If the internet loves one thing, it’s cats. Cat memes, cat rescue stories, cat vids. Cats have taken over people’s lives, real and virtual, and are quietly dominating the games space. Surely you’ve played a great cat game in recent years, like Stray, Little Kitty, Big City, or the Cat Quest trilogy. I’m not much of a cat person myself, yet even I fell in love with Stray and its orange, single-brain-celled feline. Still, I can’t help but lament the dearth of games starring cats’ mortal enemy: dogs.
Unfortunately, dogs are frequently featured in games as enemies destined to be killed by the player, whether we’re talking military dogs in first-person shooters or Bloodborne’s grotesque hounds. Let’s reverse that trend.
A dog game could be a very simple thing. Taking inspiration from Little Kitty, Big City, we could control a wayward hound searching for a way home. Naturally, hijinks would ensue — just think of all the trouble your homebound pup gets into, and imagine the damage he could do when loosed on the world. Digging random holes, rolling through mud, peeing on fire hydrants. Chaos!

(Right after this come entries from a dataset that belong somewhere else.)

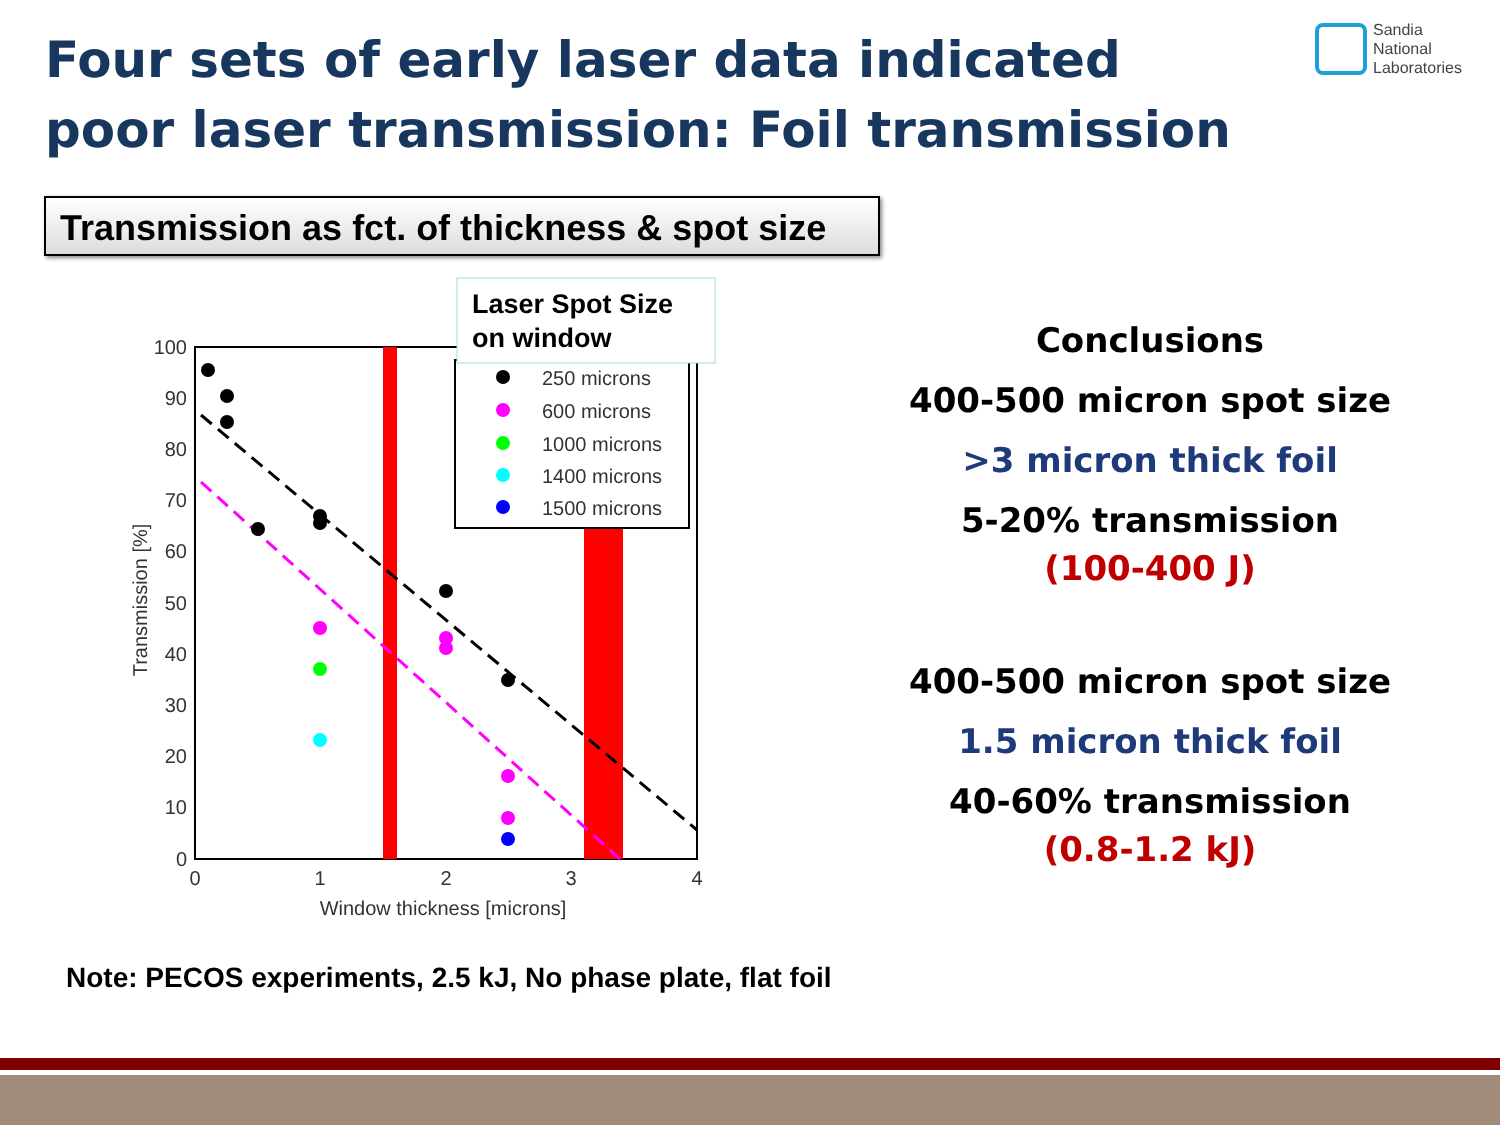Four sets of early laser data indicated poor laser transmission: Foil transmission
Sandia
National
Laboratories
Transmission as fct. of thickness & spot size
250 microns
600 microns
1000 microns
1400 microns
1500 microns
Laser Spot Size
on window
100
90
80
70
60
50
40
30
20
10
0
0
1
2
3
4
Window thickness [microns]
Transmission [%]
Conclusions
400-500 micron spot size
>3 micron thick foil
5-20% transmission
(100-400 J)
400-500 micron spot size
1.5 micron thick foil
40-60% transmission
(0.8-1.2 kJ)
Note: PECOS experiments, 2.5 kJ, No phase plate, flat foil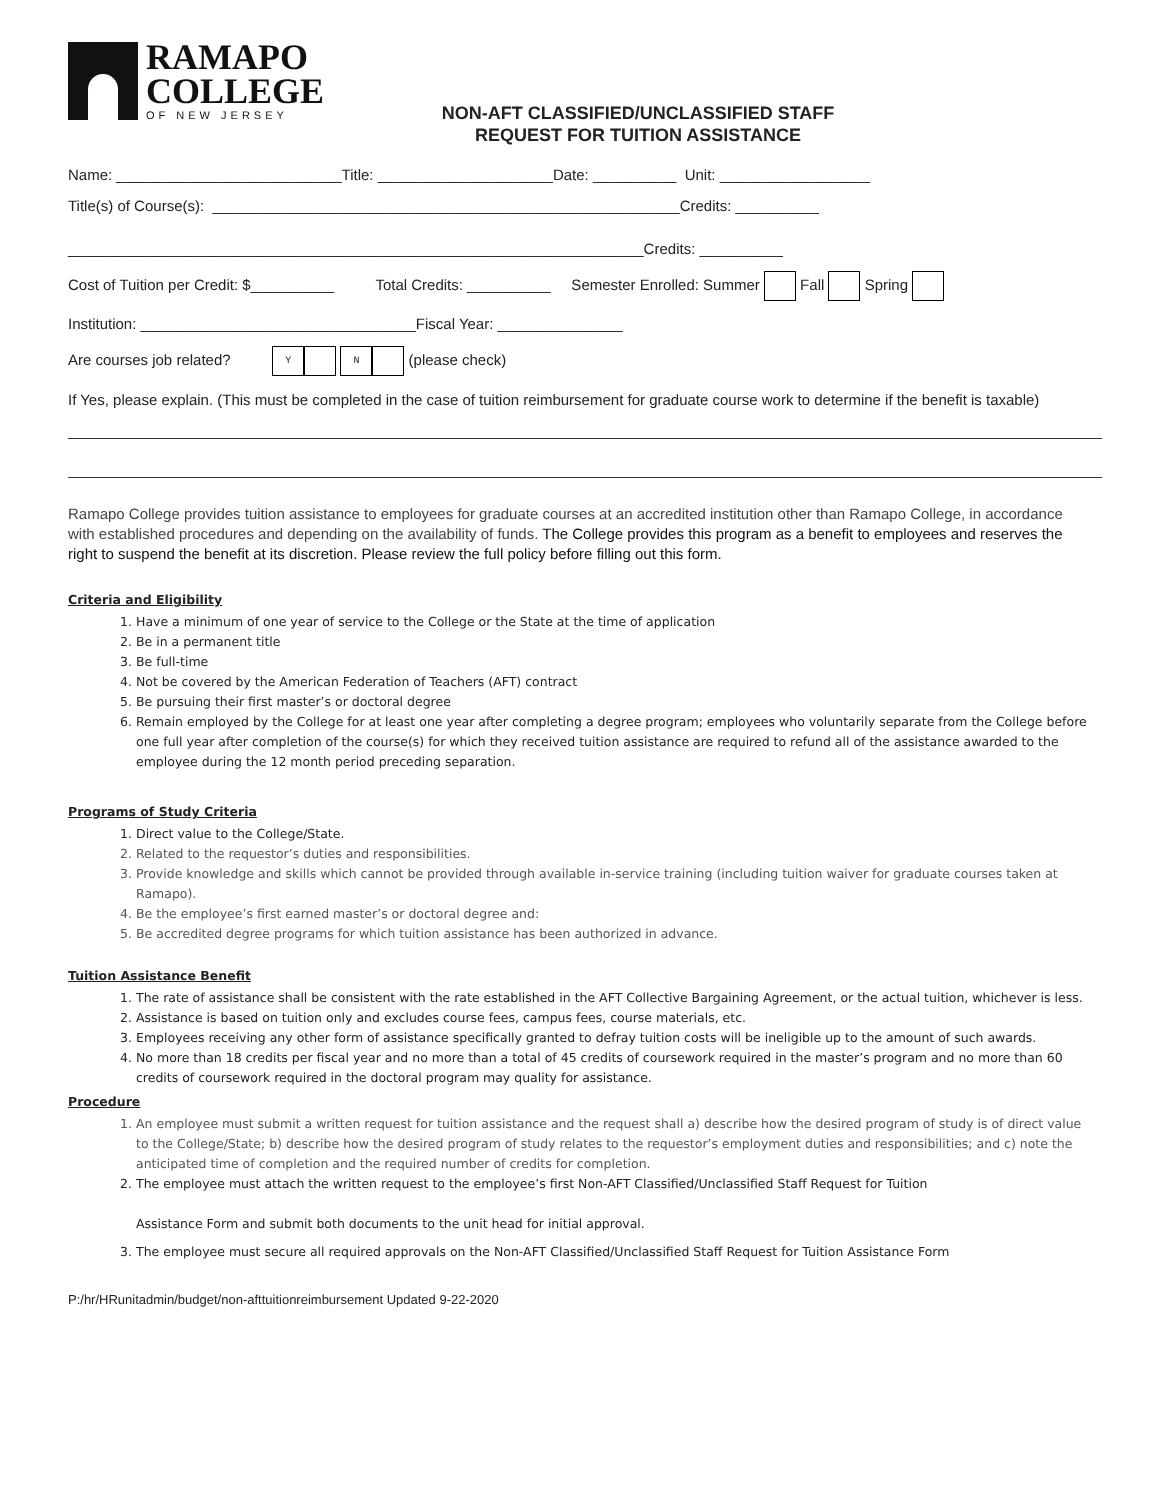RAMAPO
COLLEGE
OF NEW JERSEY
NON-AFT CLASSIFIED/UNCLASSIFIED STAFF
REQUEST FOR TUITION ASSISTANCE
Name: ___________________________Title: _____________________Date: __________ Unit: __________________
Title(s) of Course(s): ________________________________________________________Credits: __________
_____________________________________________________________________Credits: __________
Cost of Tuition per Credit: $__________ Total Credits: __________ Semester Enrolled: Summer Fall Spring
Institution: _________________________________Fiscal Year: _______________
Are courses job related? Y N (please check)
If Yes, please explain. (This must be completed in the case of tuition reimbursement for graduate course work to determine if the benefit is taxable)
Ramapo College provides tuition assistance to employees for graduate courses at an accredited institution other than Ramapo College, in accordance with established procedures and depending on the availability of funds. The College provides this program as a benefit to employees and reserves the right to suspend the benefit at its discretion. Please review the full policy before filling out this form.
Criteria and Eligibility
1. Have a minimum of one year of service to the College or the State at the time of application
2. Be in a permanent title
3. Be full-time
4. Not be covered by the American Federation of Teachers (AFT) contract
5. Be pursuing their first master’s or doctoral degree
6. Remain employed by the College for at least one year after completing a degree program; employees who voluntarily separate from the College before one full year after completion of the course(s) for which they received tuition assistance are required to refund all of the assistance awarded to the employee during the 12 month period preceding separation.
Programs of Study Criteria
1. Direct value to the College/State.
2. Related to the requestor’s duties and responsibilities.
3. Provide knowledge and skills which cannot be provided through available in-service training (including tuition waiver for graduate courses taken at Ramapo).
4. Be the employee’s first earned master’s or doctoral degree and:
5. Be accredited degree programs for which tuition assistance has been authorized in advance.
Tuition Assistance Benefit
1. The rate of assistance shall be consistent with the rate established in the AFT Collective Bargaining Agreement, or the actual tuition, whichever is less.
2. Assistance is based on tuition only and excludes course fees, campus fees, course materials, etc.
3. Employees receiving any other form of assistance specifically granted to defray tuition costs will be ineligible up to the amount of such awards.
4. No more than 18 credits per fiscal year and no more than a total of 45 credits of coursework required in the master’s program and no more than 60 credits of coursework required in the doctoral program may quality for assistance.
Procedure
1. An employee must submit a written request for tuition assistance and the request shall a) describe how the desired program of study is of direct value to the College/State; b) describe how the desired program of study relates to the requestor’s employment duties and responsibilities; and c) note the anticipated time of completion and the required number of credits for completion.
2. The employee must attach the written request to the employee’s first Non-AFT Classified/Unclassified Staff Request for Tuition
Assistance Form and submit both documents to the unit head for initial approval.
3. The employee must secure all required approvals on the Non-AFT Classified/Unclassified Staff Request for Tuition Assistance Form
P:/hr/HRunitadmin/budget/non-afttuitionreimbursement Updated 9-22-2020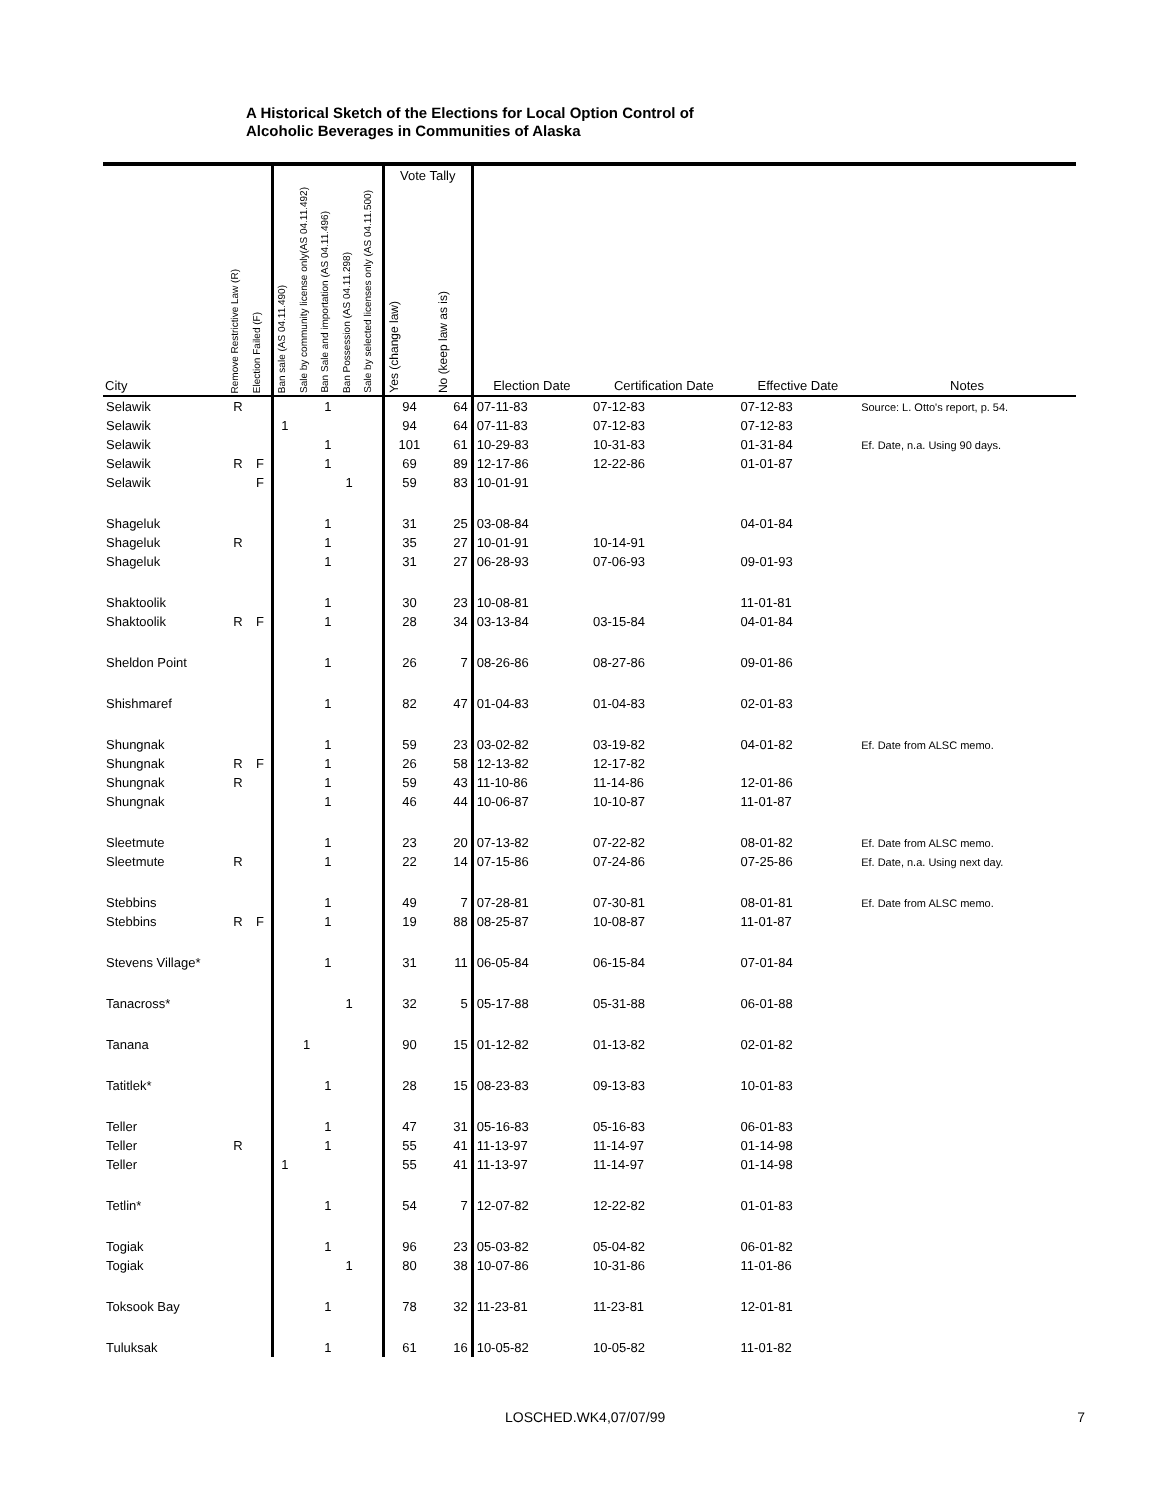A Historical Sketch of the Elections for Local Option Control of
Alcoholic Beverages in Communities of Alaska
| | | | | | | | | Vote Tally | | | | | |
| --- | --- | --- | --- | --- | --- | --- | --- | --- | --- | --- | --- | --- | --- |
| City | Remove Restrictive Law (R) | Election Failed (F) | Ban sale (AS 04.11.490) | Sale by community license only(AS 04.11.492) | Ban Sale and importation (AS 04.11.496) | Ban Possession (AS 04.11.298) | Sale by selected licenses only (AS 04.11.500) | Yes (change law) | No (keep law as is) | Election Date | Certification Date | Effective Date | Notes |
| Selawik | R | | | | 1 | | | 94 | 64 | 07-11-83 | 07-12-83 | 07-12-83 | Source: L. Otto's report, p. 54. |
| Selawik | | | 1 | | | | | 94 | 64 | 07-11-83 | 07-12-83 | 07-12-83 | |
| Selawik | | | | | 1 | | | 101 | 61 | 10-29-83 | 10-31-83 | 01-31-84 | Ef. Date, n.a. Using 90 days. |
| Selawik | R | F | | | 1 | | | 69 | 89 | 12-17-86 | 12-22-86 | 01-01-87 | |
| Selawik | | F | | | | 1 | | 59 | 83 | 10-01-91 | | | |
| Shageluk | | | | | 1 | | | 31 | 25 | 03-08-84 | | 04-01-84 | |
| Shageluk | R | | | | 1 | | | 35 | 27 | 10-01-91 | 10-14-91 | | |
| Shageluk | | | | | 1 | | | 31 | 27 | 06-28-93 | 07-06-93 | 09-01-93 | |
| Shaktoolik | | | | | 1 | | | 30 | 23 | 10-08-81 | | 11-01-81 | |
| Shaktoolik | R | F | | | 1 | | | 28 | 34 | 03-13-84 | 03-15-84 | 04-01-84 | |
| Sheldon Point | | | | | 1 | | | 26 | 7 | 08-26-86 | 08-27-86 | 09-01-86 | |
| Shishmaref | | | | | 1 | | | 82 | 47 | 01-04-83 | 01-04-83 | 02-01-83 | |
| Shungnak | | | | | 1 | | | 59 | 23 | 03-02-82 | 03-19-82 | 04-01-82 | Ef. Date from ALSC memo. |
| Shungnak | R | F | | | 1 | | | 26 | 58 | 12-13-82 | 12-17-82 | | |
| Shungnak | R | | | | 1 | | | 59 | 43 | 11-10-86 | 11-14-86 | 12-01-86 | |
| Shungnak | | | | | 1 | | | 46 | 44 | 10-06-87 | 10-10-87 | 11-01-87 | |
| Sleetmute | | | | | 1 | | | 23 | 20 | 07-13-82 | 07-22-82 | 08-01-82 | Ef. Date from ALSC memo. |
| Sleetmute | R | | | | 1 | | | 22 | 14 | 07-15-86 | 07-24-86 | 07-25-86 | Ef. Date, n.a. Using next day. |
| Stebbins | | | | | 1 | | | 49 | 7 | 07-28-81 | 07-30-81 | 08-01-81 | Ef. Date from ALSC memo. |
| Stebbins | R | F | | | 1 | | | 19 | 88 | 08-25-87 | 10-08-87 | 11-01-87 | |
| Stevens Village* | | | | | 1 | | | 31 | 11 | 06-05-84 | 06-15-84 | 07-01-84 | |
| Tanacross* | | | | | | 1 | | 32 | 5 | 05-17-88 | 05-31-88 | 06-01-88 | |
| Tanana | | | | 1 | | | | 90 | 15 | 01-12-82 | 01-13-82 | 02-01-82 | |
| Tatitlek* | | | | | 1 | | | 28 | 15 | 08-23-83 | 09-13-83 | 10-01-83 | |
| Teller | | | | | 1 | | | 47 | 31 | 05-16-83 | 05-16-83 | 06-01-83 | |
| Teller | R | | | | 1 | | | 55 | 41 | 11-13-97 | 11-14-97 | 01-14-98 | |
| Teller | | | 1 | | | | | 55 | 41 | 11-13-97 | 11-14-97 | 01-14-98 | |
| Tetlin* | | | | | 1 | | | 54 | 7 | 12-07-82 | 12-22-82 | 01-01-83 | |
| Togiak | | | | | 1 | | | 96 | 23 | 05-03-82 | 05-04-82 | 06-01-82 | |
| Togiak | | | | | | 1 | | 80 | 38 | 10-07-86 | 10-31-86 | 11-01-86 | |
| Toksook Bay | | | | | 1 | | | 78 | 32 | 11-23-81 | 11-23-81 | 12-01-81 | |
| Tuluksak | | | | | 1 | | | 61 | 16 | 10-05-82 | 10-05-82 | 11-01-82 | |
LOSCHED.WK4,07/07/99 7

What I’d really love is a dog game pulling narrative inspiration from Stray or the heartbreaking Copycat, which tackles themes like abandonment and loss. Having a dog is an emotional endeavor — they’re not called “man’s best friend” for nothin’ — and a game like Stray succeeds because of the emotion threaded through its six-hour playtime. No reason a “Stray but a dog” game couldn’t do the same.
Sure, there are games that have you play as a dog — Okami is a highlight here. And we’ve been able to pet dogs in many an open-world game, while others let you get a dog companion, like best boy Scratch in Baldur’s Gate 3. Wolves are common as well, like the titular Neva in Nomada’s emotionally devastating 2024 hit. But those aren’t strictly dog games in the way Stray or Little Kitty, Big City embody the idea of a cat game.
I need a game that lets me chase squirrels, get the zoomies after dropping a deuce, tear up a human’s socks before giving them an adorable “I’m sorry (but not really)” guilt face. I want a dedicated “snuggle” button in my dog games.
What I’m looking for is a rash of dog games, a wave of hound-starring adventures ranging from “Dog Quest The RPG” to a post-apocalyptic “Stray Pup” to a tear-jerking “From Shelter to Forever Home.” This shit writes itself!
Hopefully, that wave is on the horizon, and maybe even already begun. Farewell North launched last year and embodies the aspects of a dog game that I want out of this genre; it’s an emotional adventure where you, as a border collie, restore color to the world. Ikuma sits comfortably on my 2026 radar — blending the climbing and dog game genres, I can’t wait to check it out. And Haunted Paws is an upcoming cozy horror game where you and a friend each control a pup. Hell yeah. Give it to me now.
In the meantime, I suppose I’ll have to go back to the well and replay the excellent Stray a few more times. It’s not a dog game, but it provides a great cheat sheet for future dog games to steal from.